Nothing can bring you peace but yourself

Post date: Oct 6, 2012 3:55:05 PM

Self-reliance, by Ralph Waldo Emerson.

I understand Emerson, fully understand him, I empathize with him. I’m sure other people don’t understand him, even less empathize with him. He’s an individualist, I’m an individualist –we can’t help it. The virtue in most request is conformity. Self-reliance is its aversion. We’re ugly for that. And also because every decent and well-spoken individual affects and sways us more than is right. So do not tell me, as a good man did to-day, of my obligation to put all poor men in good situations. Are they my poor?

No, they aren’t, Ralph, but don’t tell, and don’t tell either that we do not wish to expiate, but to live. And yes, we will always find those who think they know what is your duty better than you know it. But you know who the great man is: he who in the midst of the crowd keeps with perfect sweetness the independence of solitude. Because we know that if I know your sect, I anticipate your argument.

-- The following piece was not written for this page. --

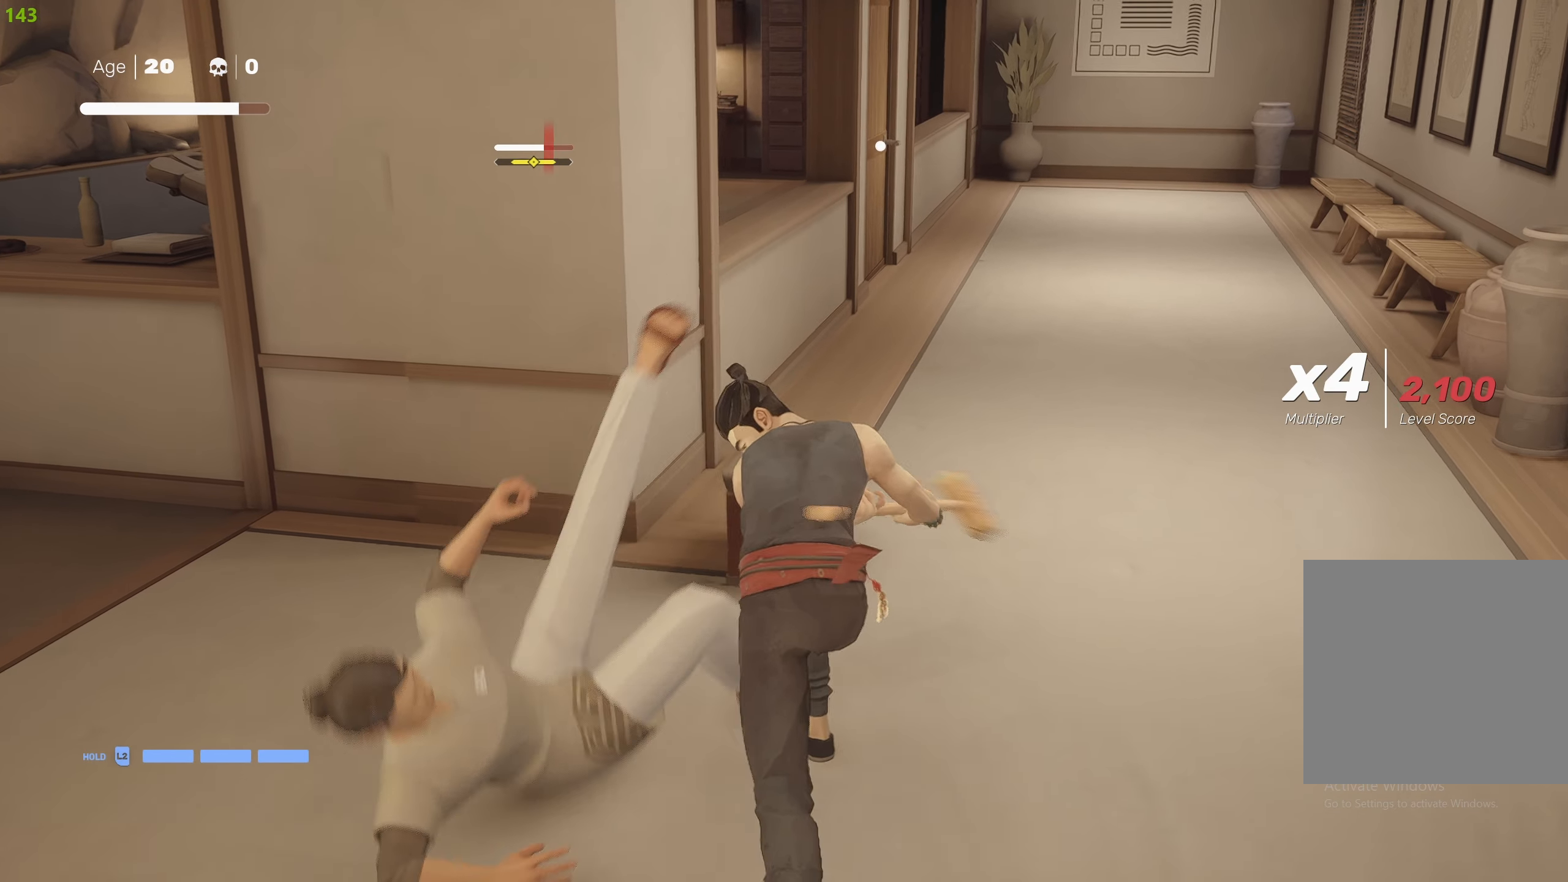
{"buttons": ["CIRCLE"], "left_stick": "down", "right_stick": "center", "events": [[83, "CIRCLE", "down"], [83, "R2", "up"], [83, "left_stick", "left"], [417, "left_stick", "down"]]}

You warn us to beware of foolish consistency –consistency in order to please others, I assume: Why drag about this corpse of your memory, lest you contradict somewhat you have stated in this or that public place? Suppose you should contradict yourself; what then? Others will try to use it to their advantage, of course. But you believe in truth, esteem it far much than most people do: Speak what you think now in hard words and to-morrow speak what to-morrow thinks in hard words again, though it contradict every thing you said to-day. And you know that true consistency comes this way: Our genuine action will explain itself and will explain your other genuine actions. Your conformity explains nothing.

So speaking the truth is the way to live no longer to the expectation of these deceived and deceiving people with whom we converse, because, as you say, we cannot sell our liberty and our power, to save their sensibility.

Is it harsh to say that sympathy, as we usually understand it and put it in action, is as base as regrets, when we come to them who weep foolishly and sit down and cry for company, instead of imparting to them truth and health in rough electric shocks, putting them once more in communication with their own reason? But I've experienced that and know that it's true.

You say, Ralph, back in your time, more than a century and a half ago, let us never bow and apologize more. Ha! Hope you’re peacefully resting in your tomb and not in heaven or hell watching us doing in this world of ours nowadays.

Insist on yourself: never imitate. I’ll try to live by these words, and pass them to the one I’m responsible for.

And thank you, Mr Emerson, very much.